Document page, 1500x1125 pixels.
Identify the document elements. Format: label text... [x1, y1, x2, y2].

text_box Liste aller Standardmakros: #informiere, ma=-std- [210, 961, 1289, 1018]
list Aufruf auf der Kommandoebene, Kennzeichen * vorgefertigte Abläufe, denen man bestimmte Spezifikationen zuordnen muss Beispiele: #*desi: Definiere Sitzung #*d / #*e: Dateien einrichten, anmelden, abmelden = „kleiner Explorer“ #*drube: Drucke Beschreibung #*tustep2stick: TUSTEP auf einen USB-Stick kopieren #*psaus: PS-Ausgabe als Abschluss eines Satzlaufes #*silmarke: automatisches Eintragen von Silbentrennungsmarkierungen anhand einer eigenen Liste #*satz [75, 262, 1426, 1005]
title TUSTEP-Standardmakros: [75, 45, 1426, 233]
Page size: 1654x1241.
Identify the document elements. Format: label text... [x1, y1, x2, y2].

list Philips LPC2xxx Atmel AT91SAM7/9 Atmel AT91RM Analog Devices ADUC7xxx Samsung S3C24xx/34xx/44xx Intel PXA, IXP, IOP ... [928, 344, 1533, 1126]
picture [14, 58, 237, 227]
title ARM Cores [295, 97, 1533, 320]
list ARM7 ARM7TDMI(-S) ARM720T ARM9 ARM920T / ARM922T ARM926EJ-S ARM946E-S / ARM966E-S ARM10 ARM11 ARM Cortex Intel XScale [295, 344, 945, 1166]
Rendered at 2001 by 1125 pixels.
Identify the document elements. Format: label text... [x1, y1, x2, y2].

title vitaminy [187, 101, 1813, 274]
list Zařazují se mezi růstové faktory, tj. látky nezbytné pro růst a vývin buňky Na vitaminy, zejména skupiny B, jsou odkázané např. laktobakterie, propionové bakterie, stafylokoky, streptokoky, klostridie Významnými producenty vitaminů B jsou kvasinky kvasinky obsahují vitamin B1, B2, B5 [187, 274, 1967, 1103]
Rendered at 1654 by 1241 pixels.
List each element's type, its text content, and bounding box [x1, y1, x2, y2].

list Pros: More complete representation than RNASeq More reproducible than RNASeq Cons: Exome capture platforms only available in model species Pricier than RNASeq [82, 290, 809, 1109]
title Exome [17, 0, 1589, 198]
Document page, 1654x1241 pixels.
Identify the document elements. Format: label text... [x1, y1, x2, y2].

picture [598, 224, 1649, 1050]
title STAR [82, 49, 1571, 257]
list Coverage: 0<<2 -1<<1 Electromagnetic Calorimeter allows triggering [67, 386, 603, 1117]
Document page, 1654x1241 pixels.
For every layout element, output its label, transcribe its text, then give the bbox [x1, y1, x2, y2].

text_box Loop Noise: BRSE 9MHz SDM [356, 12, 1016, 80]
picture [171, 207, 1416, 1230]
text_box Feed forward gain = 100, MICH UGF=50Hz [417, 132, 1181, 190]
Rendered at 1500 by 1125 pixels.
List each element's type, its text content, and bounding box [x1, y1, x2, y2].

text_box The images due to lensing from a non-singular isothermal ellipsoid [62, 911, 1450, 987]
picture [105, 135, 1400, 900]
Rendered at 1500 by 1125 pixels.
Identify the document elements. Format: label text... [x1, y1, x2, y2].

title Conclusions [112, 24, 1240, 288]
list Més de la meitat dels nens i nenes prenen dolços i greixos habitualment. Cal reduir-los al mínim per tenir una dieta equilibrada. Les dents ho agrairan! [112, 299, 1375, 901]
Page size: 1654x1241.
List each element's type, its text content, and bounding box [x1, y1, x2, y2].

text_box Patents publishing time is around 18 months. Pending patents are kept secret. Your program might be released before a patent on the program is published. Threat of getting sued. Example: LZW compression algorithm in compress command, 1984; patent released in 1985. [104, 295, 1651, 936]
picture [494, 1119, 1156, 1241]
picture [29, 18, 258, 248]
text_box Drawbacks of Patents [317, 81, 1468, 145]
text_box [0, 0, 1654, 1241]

> [Your goal]: Please quote verbatim the lines of the listing above, starting with the line that contains "Rendered at 1654 by 1241 pixels." and going on through the line that contains "title Exome [17, 0, 1589, 198]", including both of those lines.

> [Completed task]:
Rendered at 1654 by 1241 pixels.
List each element's type, its text content, and bounding box [x1, y1, x2, y2].

list Pros: More complete representation than RNASeq More reproducible than RNASeq Cons: Exome capture platforms only available in model species Pricier than RNASeq [82, 290, 809, 1109]
title Exome [17, 0, 1589, 198]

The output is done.